Il presidente somalo: "Era la cosa giusta da fare"

MOGADISCIO – Sarebbero almeno quattro i morti, tutti civili, causati dall’attacco aereo sferrato dall’aviazione americana nel sud della Somalia per colpire alcuni integralisti sospettati di legami con Al Qaeda. La notizia viene confermata dal portavoce del governo somalo che ha autorizzato il raid.

Secondo quanto riferito da Abdirisak Hassan a nome del premier somalo Ali Gedi il governo avrebbe "autorizzato azioni che vanno oltre i raid aerei". Quello di oggi è il primo intervento diretto degli Stati Uniti nel conflitto tra le forze leali al governo di transizione e le Corti islamiche. Positivo il commento del presidente somalo Abdullahi Yusuf Ahmed: "Era la cosa giusta da fare".

"Il bersaglio – ha spiegato il portavoce del governo – era un piccolo villaggio, Badel, dove si nascondevano i terroristi. L’aereo ha colpito il bersaglio con precisione".

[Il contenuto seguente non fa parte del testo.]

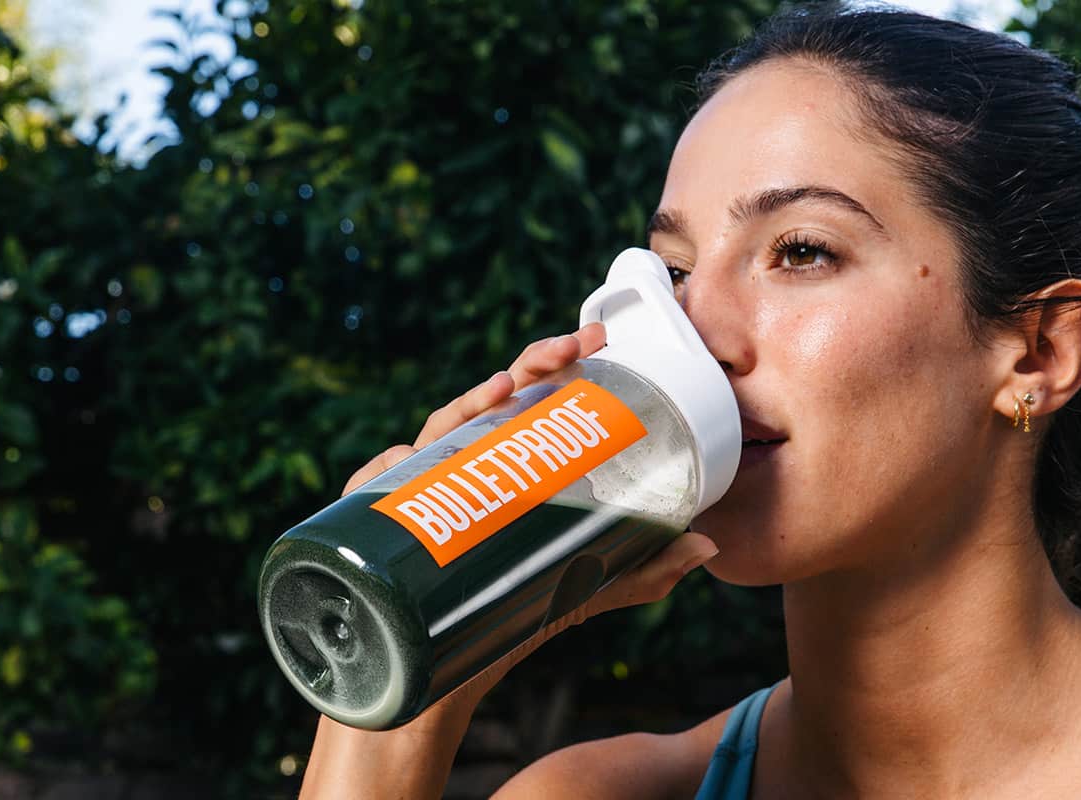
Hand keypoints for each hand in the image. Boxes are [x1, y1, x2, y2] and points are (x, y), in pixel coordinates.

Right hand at [299, 322, 718, 799]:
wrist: (440, 684)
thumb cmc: (506, 618)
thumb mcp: (582, 591)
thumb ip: (642, 570)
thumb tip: (707, 546)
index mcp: (505, 466)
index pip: (529, 399)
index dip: (556, 361)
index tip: (596, 341)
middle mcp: (460, 467)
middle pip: (487, 402)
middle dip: (526, 366)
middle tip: (568, 351)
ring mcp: (416, 493)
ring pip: (434, 433)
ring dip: (464, 405)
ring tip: (502, 394)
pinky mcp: (375, 529)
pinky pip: (373, 488)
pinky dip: (385, 470)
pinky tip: (406, 463)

"Molta gente è stata uccisa – ha aggiunto il portavoce – Molti cadaveri erano sparpagliati nella zona, ma noi non sappiamo chi fossero. Il raid è stato però un successo".

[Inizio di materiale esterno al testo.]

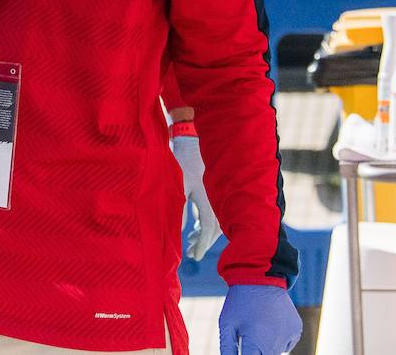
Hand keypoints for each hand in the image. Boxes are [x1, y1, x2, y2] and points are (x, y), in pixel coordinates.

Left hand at [172, 134, 221, 260]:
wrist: (192, 141)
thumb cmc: (184, 162)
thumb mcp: (179, 186)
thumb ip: (179, 210)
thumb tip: (179, 232)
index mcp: (209, 199)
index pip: (208, 228)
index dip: (201, 244)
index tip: (194, 256)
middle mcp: (217, 200)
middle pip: (215, 228)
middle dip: (203, 242)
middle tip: (191, 253)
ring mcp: (217, 196)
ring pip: (215, 222)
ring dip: (204, 234)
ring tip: (189, 244)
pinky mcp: (213, 192)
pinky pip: (213, 214)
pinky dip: (204, 224)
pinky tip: (193, 231)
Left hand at [219, 284, 301, 354]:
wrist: (261, 277)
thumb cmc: (239, 302)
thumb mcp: (227, 324)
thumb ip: (227, 349)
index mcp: (257, 342)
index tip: (245, 348)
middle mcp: (276, 342)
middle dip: (256, 352)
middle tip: (250, 334)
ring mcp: (289, 336)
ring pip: (275, 352)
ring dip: (266, 347)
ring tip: (258, 326)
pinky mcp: (296, 330)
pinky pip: (285, 344)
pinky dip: (277, 339)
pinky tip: (270, 323)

L’operazione è stata lanciata nel tentativo di uccidere il massimo rappresentante di Al Qaeda nell’Africa Orientale e un altro dirigente della rete di Osama Bin Laden che sarebbe coinvolto nella organizzazione degli attentati contro due ambasciate Usa in Africa (Kenya e Tanzania) nell’agosto 1998, attentati che causarono circa 225 morti. Secondo i media americani l’attacco sarebbe andato a buon fine e un leader di al Qaeda sarebbe morto.

L’aereo americano – un quadrimotore a elica derivato dal C-130 Hercules denominato ‘cannoniera volante’ per la potenza di fuoco – apparteneva al Comando operazioni speciali dell’Aeronautica Usa.
L’attacco – hanno spiegato le tv americane – sarebbe scattato dopo la scoperta che alcuni dirigenti di Al Qaeda erano stati costretti a lasciare Mogadiscio a causa della avanzata delle truppe etiopiche e del ripiegamento delle milizie delle Corti islamiche.

Contemporaneamente – sempre secondo le emittenti – la portaerei ‘Eisenhower’ si è avvicinata alla Somalia portando i suoi jet a distanza utile per lanciare eventuali attacchi contro esponenti di Al Qaeda.